→ **WHAT THE TASK ASKS**
Output the items from the line with "order: Columbiformes" to the line with "scientific name: Panax trifolius", both included, as a two-column CSV with the headers field and value. Give one row per line, put each field in double quotes, and replace any line breaks with spaces.

→ **DATA ENTRIES**
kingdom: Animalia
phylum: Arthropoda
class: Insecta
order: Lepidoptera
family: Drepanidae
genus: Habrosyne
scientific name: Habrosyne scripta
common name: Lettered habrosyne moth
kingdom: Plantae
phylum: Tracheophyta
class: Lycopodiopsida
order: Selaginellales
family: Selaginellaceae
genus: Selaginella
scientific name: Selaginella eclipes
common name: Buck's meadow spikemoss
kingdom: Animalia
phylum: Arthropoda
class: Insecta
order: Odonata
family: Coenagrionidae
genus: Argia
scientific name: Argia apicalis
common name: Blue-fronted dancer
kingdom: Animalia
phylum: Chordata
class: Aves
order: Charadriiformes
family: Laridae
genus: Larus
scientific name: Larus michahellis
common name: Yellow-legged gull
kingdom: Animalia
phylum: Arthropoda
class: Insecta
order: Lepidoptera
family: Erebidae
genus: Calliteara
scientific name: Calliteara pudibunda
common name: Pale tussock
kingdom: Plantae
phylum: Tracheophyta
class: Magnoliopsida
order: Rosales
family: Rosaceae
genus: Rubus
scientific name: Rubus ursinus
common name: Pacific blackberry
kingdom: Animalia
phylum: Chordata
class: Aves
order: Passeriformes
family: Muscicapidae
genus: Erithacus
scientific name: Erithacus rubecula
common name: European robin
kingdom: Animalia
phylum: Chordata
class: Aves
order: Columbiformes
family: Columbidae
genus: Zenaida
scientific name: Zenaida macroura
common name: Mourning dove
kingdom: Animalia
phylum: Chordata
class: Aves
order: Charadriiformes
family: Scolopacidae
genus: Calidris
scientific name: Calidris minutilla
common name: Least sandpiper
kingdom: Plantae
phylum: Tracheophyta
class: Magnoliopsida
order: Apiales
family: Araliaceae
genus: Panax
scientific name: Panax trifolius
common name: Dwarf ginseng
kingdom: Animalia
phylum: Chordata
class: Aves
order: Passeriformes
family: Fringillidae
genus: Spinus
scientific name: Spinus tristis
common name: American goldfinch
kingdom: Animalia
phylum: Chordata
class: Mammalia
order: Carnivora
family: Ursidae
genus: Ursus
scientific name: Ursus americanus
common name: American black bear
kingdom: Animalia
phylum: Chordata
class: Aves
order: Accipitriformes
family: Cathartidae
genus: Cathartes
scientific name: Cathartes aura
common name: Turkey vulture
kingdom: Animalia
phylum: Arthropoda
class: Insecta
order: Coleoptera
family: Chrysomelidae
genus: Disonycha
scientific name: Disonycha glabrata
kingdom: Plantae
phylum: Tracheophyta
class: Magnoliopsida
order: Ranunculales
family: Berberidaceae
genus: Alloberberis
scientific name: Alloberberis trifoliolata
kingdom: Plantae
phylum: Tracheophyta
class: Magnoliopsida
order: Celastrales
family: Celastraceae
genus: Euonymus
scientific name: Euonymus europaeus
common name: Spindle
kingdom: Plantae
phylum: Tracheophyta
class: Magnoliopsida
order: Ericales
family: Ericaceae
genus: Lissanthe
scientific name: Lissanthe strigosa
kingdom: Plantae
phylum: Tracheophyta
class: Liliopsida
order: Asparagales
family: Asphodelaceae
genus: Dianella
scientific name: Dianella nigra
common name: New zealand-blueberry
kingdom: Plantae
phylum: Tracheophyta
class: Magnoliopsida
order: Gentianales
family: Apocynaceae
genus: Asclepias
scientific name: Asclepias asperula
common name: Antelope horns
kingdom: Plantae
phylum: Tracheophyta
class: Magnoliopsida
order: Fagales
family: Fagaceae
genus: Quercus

→ **SOLUTION TO THE PROBLEM**
field,value
"order:","Columbiformes"
"family:","Columbidae"
"genus:","Zenaida"
"scientific name:","Zenaida macroura"
"common name:","Mourning dove"
"kingdom:","Animalia"
"phylum:","Chordata"
"class:","Aves"
"order:","Charadriiformes"
"family:","Scolopacidae"
"genus:","Calidris"
"scientific name:","Calidris minutilla"
"common name:","Least sandpiper"
"kingdom:","Plantae"
"phylum:","Tracheophyta"
"class:","Magnoliopsida"
"order:","Apiales"
"family:","Araliaceae"
"genus:","Panax"
"scientific name:","Panax trifolius"